MATTHEW E WHITE
Matthew E. White never expected to see his name in the bright lights. By the time White released his solo debut, Big Inner, in 2012, he was already a decade deep into the tightly knit creative orbit of Richmond, Virginia. He had cofounded a series of polyglot bands with his closest pals and jumped at any compelling collaborative invitation; Big Inner wasn’t a lark, per se, but it felt at first like a new thread within an already rich tapestry. But the album was rightly lauded as a triumph, a modern reappraisal of classic American songcraft that unified gospel, jazz, and incandescent Brill Building pop in seven rapturous tunes. At 30, White inched toward stardom, while Spacebomb, the production house and label he founded, emerged as a mighty new imprimatur. By his own admission, though, White stumbled through this unexpected success, rushing a second album, Fresh Blood, that somehow felt both on the nose and timid, as if he were still trying to fan the same flame that had powered Big Inner.

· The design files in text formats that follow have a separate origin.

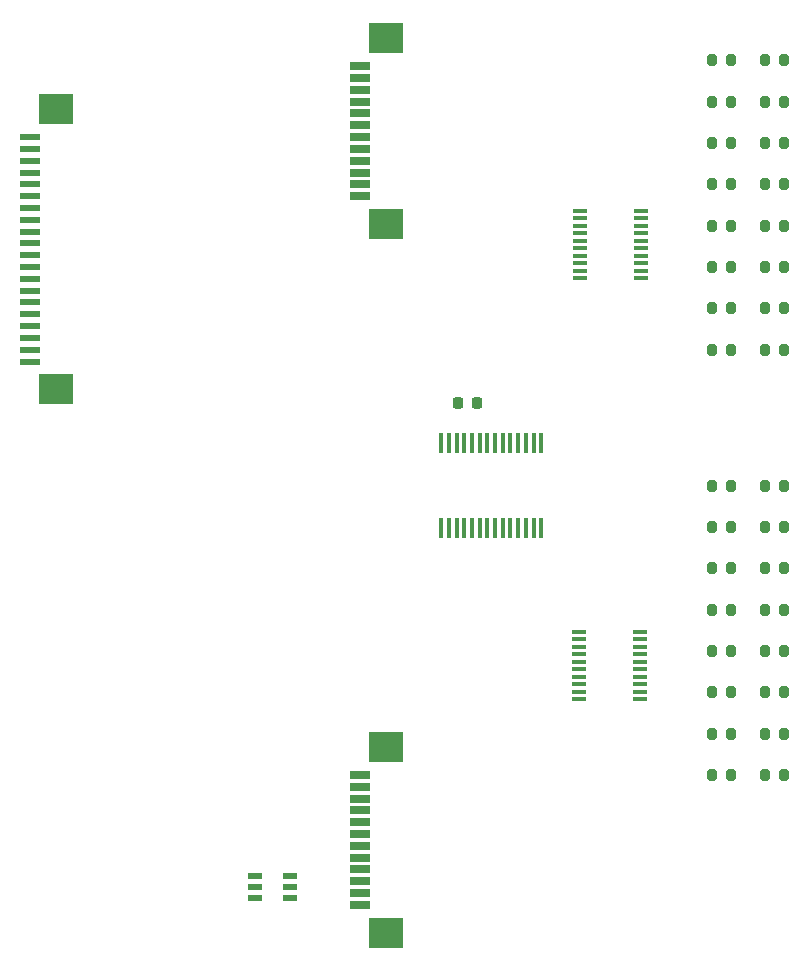
<source format=gbr>
%TF.GenerationSoftware,KiCad,Pcbnew,9.0.3*%
%TF.CreationDate,2025-09-01T16:02:37+03:00*%
%TF.ProjectId,PMCNV-DI16,504d434e-562d-4444-9931-362e6b696361,rev?*%
%TF.SameCoordinates,Original*%
%TF.FileFunction,Paste,Top*%
%TF.FilePolarity,Positive*%
%FSLAX46Y46*%
G04 Gerber Fmt 4.6, Leading zero omitted, Abs format (unit mm)*
G04 Created by KiCad (PCBNEW 9.0.3) date 2025-09-01 16:02:37*
%MOMM*%
%LPD*%
G01*
G04 APERTURE LIST*
G04 Aperture macros list*
%AMRoundRect*
0 Rectangle with rounded corners*
0 $1 Rounding radius*
0 $2 $3 $4 $5 $6 $7 $8 $9 X,Y pos of 4 corners*
0 Add a 4 corners polygon primitive as box body*
4,1,4,$2,$3,$4,$5,$6,$7,$8,$9,$2,$3,0*
0 Add four circle primitives for the rounded corners*
1,1,$1+$1,$2,$3*
1,1,$1+$1,$4,$5*
1,1,$1+$1,$6,$7*
1,1,$1+$1,$8,$9*
0 Add four rect primitives between the rounded corners*
20,1,$1+$1,$2,$3,$4,$5,0*
20,1,$1+$1,$4,$5,$6,$7,0*
20,1,$1+$1,$6,$7,$8,$9,0*
20,1,$1+$1,$8,$9,$2,$3,0*%
G04 Aperture macros list end*
%ADD10RoundRect,0.200000X-0.200000X-0.275000X0.200000X-0.275000X0.200000X0.275000X-0.200000X0.275000X0*%
%ADD11R,1.181100X0.558800*%
%ADD12R,1.200000X0.400000*%
%ADD13RoundRect,0.225000X0.225000X0.250000X-0.225000X0.250000X-0.225000X-0.250000X0.225000X-0.250000X0*%
%ADD14R,0.431800X1.655601*%
%ADD15R,1.803400X0.635000*%
%ADD16R,2.997200X2.590800*%
%ADD17R,1.800000X0.600000*%
%ADD18R,3.000000X2.600000*%
G04 APERTURE END LIST*
D10*
%TO.C,R31*%
X25675000Y-21000000D03*
X27325000Y-21000000D03*
%TD*%
D11*
%TO.C,U4*%
X-17466850Y-33049999D03*
X-17466850Y-34000000D03*
X-17466850Y-34950001D03*
X-14533150Y-34950001D03*
X-14533150Y-34000000D03*
X-14533150Y-33049999D03*
%TD*%
D10*
%TO.C,R16*%
X25675000Y11500000D03*
X27325000Y11500000D03*
%TD*%
%TO.C,R13*%
X21175000Y15000000D03*
X22825000Y15000000D03*
%TD*%
%TO.C,R18*%
X21175000Y-3500000D03*
X22825000Y-3500000D03*
%TD*%
%TO.C,R28*%
X25675000Y-10500000D03*
X27325000Y-10500000D03*
%TD*%
D12*
%TO.C,U5*%
X15200000Y17550000D03*
X15200000Y18185000D03*
X15200000Y18820000D03*
X15200000Y19455000D03*
X15200000Y20090000D03*
X15200000Y20725000D03*
X15200000Y21360000D03*
X15200000Y21995000D03*
X15200000Y22630000D03*
X15200000Y23265000D03*
X10000000Y23265000D03*
X10000000Y22630000D03*
X10000000Y21995000D03*
X10000000Y21360000D03*
X10000000Y20725000D03*
X10000000Y20090000D03*
X10000000Y19455000D03*
X10000000Y18820000D03*
X10000000Y18185000D03*
X10000000Y17550000D03*
%TD*%
D10*
%TO.C,R4*%
X25675000Y32500000D03*
X27325000Y32500000D03*
%TD*%
%TO.C,R24*%
X21175000Y-24500000D03*
X22825000Y-24500000D03*
%TD*%
%TO.C,R23*%
X21175000Y-21000000D03*
X22825000Y-21000000D03*
%TD*%
%TO.C,R11*%
X21175000Y18500000D03*
X22825000Y18500000D03*
%TD*%
%TO.C,R2*%
X25675000Y36000000D03*
X27325000Y36000000D03*
%TD*%
D13*
%TO.C,C1*%
X1275000Y7000000D03*
X-275000Y7000000D03*
%TD*%
D10*
%TO.C,R20*%
X21175000Y-10500000D03*
X22825000Y-10500000D03*
%TD*%
D14*
%TO.C,U1*%
X6745000Y3627801D03*
X6094999Y3627801D03*
X5445000Y3627801D03*
X4794999Y3627801D03*
X4145001Y3627801D03*
X3494999Y3627801D03*
X2845001Y3627801D03*
X2195002Y3627801D03*
X1545001Y3627801D03*
X895002Y3627801D03*
X245001Y3627801D03*
X-404998Y3627801D03*
X-1054999Y3627801D03*
X-1704998Y3627801D03*
X-1705000Y-3627801D03*
X-1054999Y-3627801D03*
X-405000Y-3627801D03*
X245001Y-3627801D03*
X894999Y-3627801D03*
X1545001Y-3627801D03*
X2194999Y-3627801D03*
X2845001Y-3627801D03*
X3494999Y-3627801D03*
X4145001Y-3627801D03*
X4794999Y-3627801D03*
X5445000Y-3627801D03*
X6094999Y-3627801D03*
X6745000Y-3627801D03*
%TD*%
D10*
%TO.C,R5*%
X21175000Y29000000D03*
X22825000Y29000000D03*
%TD*%
D15*
%TO.C,J12*%
X-8556000Y24500008D03*
X-8556000Y25500006D03*
X-8556000Y26500004D03*
X-8556000Y27500002D03*
X-8556000Y28500000D03*
X-8556000Y29500000D03*
X-8556000Y30500000D03*
X-8556000Y31500000D03*
X-8556000Y32499998D03*
X-8556000Y33499996D03*
X-8556000Y34499994D03*
X-8556000Y35499992D03*
D16*
X-6385999Y22149997D03*
X-6385999Y37850003D03*
%TD*%
D10*
%TO.C,R3*%
X21175000Y32500000D03*
X22825000Y32500000D03*
%TD*%
%TO.C,R26*%
X25675000Y-3500000D03*
X27325000Y-3500000D03*
%TD*%
%TO.C,R7*%
X21175000Y25500000D03*
X22825000Y25500000D03*
%TD*%
%TO.C,R17*%
X21175000Y0D03*
X22825000Y0D03*
%TD*%
%TO.C,R32*%
X25675000Y-24500000D03*
X27325000Y-24500000D03*
%TD*%
D17*
%TO.C,JM1*%
X-36546000Y10500000D03*
X-36546000Y11500000D03*
X-36546000Y12500000D03*
X-36546000Y13500000D03*
X-36546000Y14500000D03*
X-36546000Y15500000D03*
X-36546000Y16500000D03*
X-36546000Y17500000D03*
X-36546000Y18500000D03*
X-36546000Y19500000D03*
X-36546000Y20500000D03*
X-36546000Y21500000D03*
X-36546000Y22500000D03*
X-36546000Y23500000D03*
X-36546000Y24500000D03*
X-36546000Y25500000D03*
X-36546000Y26500000D03*
X-36546000Y27500000D03*
X-36546000Y28500000D03*
X-36546000Y29500000D03*
D18*
X-34375000Y8150000D03*
X-34375000Y31850000D03*
%TD*%
D10*
%TO.C,R8*%
X25675000Y25500000D03*
X27325000Y25500000D03*
%TD*%
%TO.C,R30*%
X25675000Y-17500000D03*
X27325000Y-17500000D03*
%TD*%
%TO.C,R6*%
X25675000Y29000000D03*
X27325000Y29000000D03*
%TD*%
%TO.C,R1*%
X21175000Y36000000D03*
X22825000Y36000000D03*
%TD*%
%TO.C,R22*%
X21175000Y-17500000D03*
X22825000Y-17500000D03*
%TD*%
D15*
%TO.C,J2*%
X-8556000Y-35499992D03*
X-8556000Y-34499994D03*
X-8556000Y-33499996D03*
X-8556000Y-32499998D03*
X-8556000Y-31500000D03*
X-8556000Y-30500000D03*
X-8556000Y-29500000D03*
X-8556000Y-28500000D03*
X-8556000Y-27500002D03*
X-8556000Y-26500004D03*
X-8556000Y-25500006D03*
X-8556000Y-24500008D03*
D16*
X-6385999Y-37850003D03*
X-6385999Y-22149997D03*
%TD*%
D10*
%TO.C,R10*%
X25675000Y22000000D03*
X27325000Y22000000D03*
%TD*%
%TO.C,R14*%
X25675000Y15000000D03*
X27325000Y15000000D03*
%TD*%
D12*
%TO.C,U3*%
X15140000Y-18097500D03*
X15140000Y-17462500D03*
X15140000Y-16827500D03*
X15140000Y-16192500D03*
X15140000Y-15557500D03*
X15140000Y-14922500D03*
X15140000Y-14287500D03*
X15140000Y-13652500D03*
X15140000Y-13017500D03*
X15140000Y-12382500D03*
X9940000Y-12382500D03*
X9940000Y-13017500D03*
X9940000Y-13652500D03*
X9940000Y-14287500D03*
X9940000Y-14922500D03*
X9940000Y-15557500D03*
X9940000Y-16192500D03*
X9940000Y-16827500D03*
X9940000Y-17462500D03*
X9940000Y-18097500D03*
%TD*%
D10*
%TO.C,R12*%
X25675000Y18500000D03*
X27325000Y18500000D03*
%TD*%
%TO.C,R9*%
X21175000Y22000000D03*
X22825000Y22000000D03*
%TD*%
%TO.C,R19*%
X21175000Y-7000000D03*
X22825000Y-7000000D03*
%TD*%
%TO.C,R27*%
X25675000Y-7000000D03*
X27325000Y-7000000D03*
%TD*%
%TO.C,R25*%
X25675000Y0D03*
X27325000Y0D03*
%TD*%
%TO.C,R21*%
X21175000Y-14000000D03*
X22825000Y-14000000D03*
%TD*%
%TO.C,R29*%
X25675000Y-14000000D03*
X27325000Y-14000000D03*
%TD*%
%TO.C,R15*%
X21175000Y11500000D03*
X22825000Y11500000D03*
%TD*%
M02*

</source>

K Bay, White’s first album in six years, is the astounding record he has forever aspired to make. A bold reclamation of independence and identity, K Bay establishes White as one of his era’s most imaginative and audacious songwriters, composers, and bandleaders. These 11 pieces are retro-futurist magic tricks that feel instantly classic and contemporary, the product of a musical mind that has internalized the lessons of his idols and used them to build a brilliant world of his own. You will immediately recognize White here, singing softly of his big-hearted cosmography of love and wisdom and botanical metaphors; you will be stunned, though, by the dazzling density and relentless wonder of his ideas, from the swaggering hooks of “Electric” and “Let’s Ball” to the fragmented symphonic sway of “Fell Like An Ax.” K Bay moves with the absolute freedom and force of a debut thrillride; it exudes the sophistication and subtlety of a revivified veteran who knows exactly what he wants to hear and just how to get it.